# Task description:
Set down, word for word, the stretch of the baseball recap from "Yankees 13, Rays" through "American League East.".

# Source extract:
◆ ◆ ◆ ◆ ◆ ◆ ◆
Yankees 13, Rays 5: The Yankees scored seven runs in the sixth inning thanks in part to five walks issued that frame by Tampa Bay pitchers. Thairo Estrada, who I had literally never heard of before reading his name in the box score, had a pinch hit three-run double. That’s just how things are going for the Yankees right now. They could lose basically anyone to an injury, put your aunt Tillie in the lineup and she’d go 3-for-5 to lead the Bombers to victory. As it is New York takes two of three from the Rays — a week after taking two of three from them down in Florida — and takes possession of first place in the American League East.

Marlins 3, Mets 0: Let’s leave the woe is Mets stuff to posts specifically about that and instead focus on just how nice an outing Marlins starter Sandy Alcántara had. He tossed a Maddux, shutting out the Mets on only 89 pitches, allowing only two hits while striking out eight and walking only one guy. The whole game took only one hour and fifty-nine minutes, which made me double check to make sure it didn’t take place in 1937 or something. Curtis Grandrson, who I am pretty sure was playing in 1937, homered for Miami. The Fish came into the series with a seven-game losing streak but swept the Mets in three. The final two games were shutouts with Saturday night’s being a one-hitter. New York has lost five in a row.
◆ ◆ ◆ ◆ ◆ ◆ ◆
# Record set:
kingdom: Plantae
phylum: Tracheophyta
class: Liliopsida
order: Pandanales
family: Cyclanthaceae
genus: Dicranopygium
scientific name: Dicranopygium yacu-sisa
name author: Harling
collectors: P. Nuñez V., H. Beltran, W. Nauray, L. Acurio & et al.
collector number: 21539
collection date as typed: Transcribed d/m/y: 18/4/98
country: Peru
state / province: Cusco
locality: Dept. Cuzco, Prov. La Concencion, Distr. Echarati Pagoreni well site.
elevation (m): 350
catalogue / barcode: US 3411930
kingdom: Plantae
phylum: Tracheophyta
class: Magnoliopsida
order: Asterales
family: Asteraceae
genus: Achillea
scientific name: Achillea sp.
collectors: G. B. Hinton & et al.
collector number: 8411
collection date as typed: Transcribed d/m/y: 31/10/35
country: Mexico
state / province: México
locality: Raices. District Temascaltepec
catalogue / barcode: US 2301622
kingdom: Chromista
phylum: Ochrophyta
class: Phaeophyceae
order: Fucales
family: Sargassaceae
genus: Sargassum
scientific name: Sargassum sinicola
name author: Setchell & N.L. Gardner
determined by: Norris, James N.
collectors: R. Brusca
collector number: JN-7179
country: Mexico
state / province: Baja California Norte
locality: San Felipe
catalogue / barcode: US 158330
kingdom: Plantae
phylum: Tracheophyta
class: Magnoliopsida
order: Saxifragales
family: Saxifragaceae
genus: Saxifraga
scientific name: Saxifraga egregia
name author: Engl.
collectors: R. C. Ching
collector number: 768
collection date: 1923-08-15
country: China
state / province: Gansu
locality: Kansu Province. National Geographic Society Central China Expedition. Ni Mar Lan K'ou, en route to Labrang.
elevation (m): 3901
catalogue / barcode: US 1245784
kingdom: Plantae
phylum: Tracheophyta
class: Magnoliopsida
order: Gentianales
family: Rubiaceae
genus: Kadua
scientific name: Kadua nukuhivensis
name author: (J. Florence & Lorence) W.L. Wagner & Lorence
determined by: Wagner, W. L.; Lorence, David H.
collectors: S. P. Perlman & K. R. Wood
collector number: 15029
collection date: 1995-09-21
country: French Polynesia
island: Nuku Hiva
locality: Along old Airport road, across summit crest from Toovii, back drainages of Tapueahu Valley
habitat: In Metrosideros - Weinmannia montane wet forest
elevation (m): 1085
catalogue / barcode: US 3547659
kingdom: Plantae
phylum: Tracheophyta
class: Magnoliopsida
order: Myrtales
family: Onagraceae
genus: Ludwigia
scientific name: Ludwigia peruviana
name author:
◆ ◆ ◆ ◆ ◆ ◆ ◆
# Solution:
Yankees 13, Rays 5: The Yankees scored seven runs in the sixth inning thanks in part to five walks issued that frame by Tampa Bay pitchers. Thairo Estrada, who I had literally never heard of before reading his name in the box score, had a pinch hit three-run double. That’s just how things are going for the Yankees right now. They could lose basically anyone to an injury, put your aunt Tillie in the lineup and she’d go 3-for-5 to lead the Bombers to victory. As it is New York takes two of three from the Rays — a week after taking two of three from them down in Florida — and takes possession of first place in the American League East.